[Exercise requirements]
Having found the line that contains "- We use an", please retype only it and every line after it up to the end of the entries, exactly as written.

[Record excerpts]
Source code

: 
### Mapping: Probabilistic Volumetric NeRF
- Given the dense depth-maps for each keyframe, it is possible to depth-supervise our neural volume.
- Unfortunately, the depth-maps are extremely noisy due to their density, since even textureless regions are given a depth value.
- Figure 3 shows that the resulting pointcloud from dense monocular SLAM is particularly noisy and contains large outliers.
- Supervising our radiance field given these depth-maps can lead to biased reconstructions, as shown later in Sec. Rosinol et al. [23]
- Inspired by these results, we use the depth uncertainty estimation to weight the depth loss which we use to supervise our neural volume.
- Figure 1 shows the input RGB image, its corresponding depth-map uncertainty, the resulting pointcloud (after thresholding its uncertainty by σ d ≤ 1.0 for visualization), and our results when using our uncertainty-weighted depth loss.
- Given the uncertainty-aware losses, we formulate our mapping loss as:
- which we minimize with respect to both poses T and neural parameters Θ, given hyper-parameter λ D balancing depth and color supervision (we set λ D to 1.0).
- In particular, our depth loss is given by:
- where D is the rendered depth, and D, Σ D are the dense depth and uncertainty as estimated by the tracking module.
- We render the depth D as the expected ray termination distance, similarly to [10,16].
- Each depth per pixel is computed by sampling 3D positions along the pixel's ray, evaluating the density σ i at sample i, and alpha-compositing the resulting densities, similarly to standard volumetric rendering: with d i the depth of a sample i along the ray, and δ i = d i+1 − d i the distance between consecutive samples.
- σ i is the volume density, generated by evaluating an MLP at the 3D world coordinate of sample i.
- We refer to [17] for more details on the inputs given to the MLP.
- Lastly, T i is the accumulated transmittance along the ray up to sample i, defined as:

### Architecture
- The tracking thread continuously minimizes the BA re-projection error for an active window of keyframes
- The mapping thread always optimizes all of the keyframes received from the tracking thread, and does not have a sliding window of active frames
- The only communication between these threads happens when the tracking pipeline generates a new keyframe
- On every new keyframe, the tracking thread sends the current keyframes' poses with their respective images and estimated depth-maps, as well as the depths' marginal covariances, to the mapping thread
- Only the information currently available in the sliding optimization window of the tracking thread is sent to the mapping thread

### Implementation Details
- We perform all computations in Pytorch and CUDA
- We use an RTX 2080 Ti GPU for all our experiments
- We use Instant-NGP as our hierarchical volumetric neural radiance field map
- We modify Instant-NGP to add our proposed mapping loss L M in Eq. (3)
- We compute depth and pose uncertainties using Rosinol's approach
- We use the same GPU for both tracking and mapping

[Task result]
- We use an RTX 2080 Ti GPU for all our experiments
- We use Instant-NGP as our hierarchical volumetric neural radiance field map
- We modify Instant-NGP to add our proposed mapping loss L M in Eq. (3)
- We compute depth and pose uncertainties using Rosinol's approach
- We use the same GPU for both tracking and mapping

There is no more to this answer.